FWIW, I reckon 25MB forba self-contained build is pretty good! Build times are annoyingly if you use trimming tho, I'll certainly agree there.

But Rust is such a very different beast than dotnet, that I'm unconvinced it's a useful comparison; IMO a better comparison would be Golang.


> not counting CLR DLLs

Why would you exclude those in this comparison - they're already (guaranteed to be) installed on your windows targets?

How about linux/Mac targets?

I think 20-30MB is quite good - puts it in the ballbark of golang.

2MB+ for rust actually sounds a bit big -that's stripped?


> > not counting CLR DLLs

> Why would you exclude those in this comparison - they're already (guaranteed to be) installed on your windows targets?

Note that this is a stand-alone build; it doesn't require the runtime to be installed. With that in mind, you're right they should be included, which would increase the build size by 8.3 MB.

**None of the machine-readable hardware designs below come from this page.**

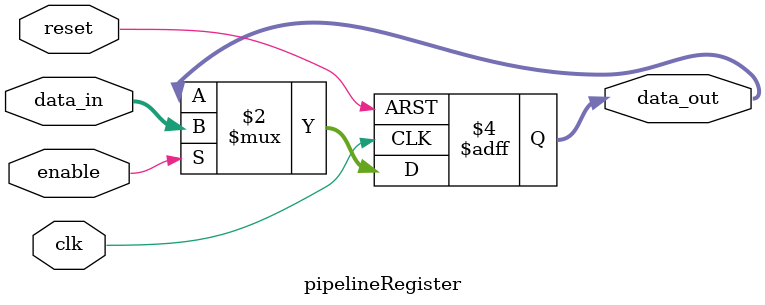
<source format=v>
module pipelineRegister #(
    parameter WIDTH = 8
) (
    input wire clk,
    input wire reset,
    input wire enable,
    input wire [WIDTH-1:0] data_in,
    output reg [WIDTH-1:0] data_out
);


    always @(posedge clk or posedge reset) begin
        if (reset) begin
            data_out <= 0;
        end else if (enable) begin
            data_out <= data_in;
        end
    end


endmodule
</source>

> How about linux/Mac targets?

I can't build a Mac target because I don't have a Mac. I just built for a linux-x64 target in WSL, and the resulting binary is 35.0 MB. The Linux build looks like it's packaged the CLR into the main binary instead of keeping them separate, which would account for the greater size.

I did do a benchmark with hyperfine, which gave a 25.5 second build time. However, this is on WSL1 building off and on to an NTFS drive, which has known performance issues.

> I think 20-30MB is quite good - puts it in the ballbark of golang.

I've never used Go, but my understanding is that the Go compiler is very fast but doesn't do as much in the way of optimizations. If that's the case, having a larger and slower binary compared to Rust would be expected before you get to the packaged runtime.

The issue I'm taking here is that doing a trimmed dotnet build is (in this case) giving the same build time as Rust, but is only doing some AoT compilation and dead-code elimination. Rust is already doing that in addition to a whole host of other optimizations.

From a user perspective, this feels like dotnet is giving me a worse end product for the same time taken. Especially given the Rust version wasn't harder to write than the C# version (in fact, due to bad documentation the C# version was harder).

> 2MB+ for rust actually sounds a bit big -that's stripped?

No, that is not stripped, and with the standard release profile.


Maybe this is better for command line and server stuff. The app I was building used WPF with Core 3. The regular size was 180MB if built as self contained. Trimming took off maybe 30 MB but build times were painfully long. And the initial load took around 30 secs or more on some machine.


I haven't used WPF in 10 years or so. Come to think of it, I haven't done any desktop stuff with .NET Core at all - wow, 180MB is pretty damn big!

Just took a look at my current project, which has several components: an ASP.NET web UI is 80MB, an ASP.NET API is 65MB, and backend services range from 40-55MB (these are all pretty complex, production-grade components).


Yes, this deployment option makes tradeoffs that are clearly more in line with the use case of pushing out long-running server applications to machines with minimal configuration, rather than for desktop user applications.


That’s my impression too. Seems these days in general desktop applications are more of an afterthought in the .NET world and most new features are built mainly for server stuff.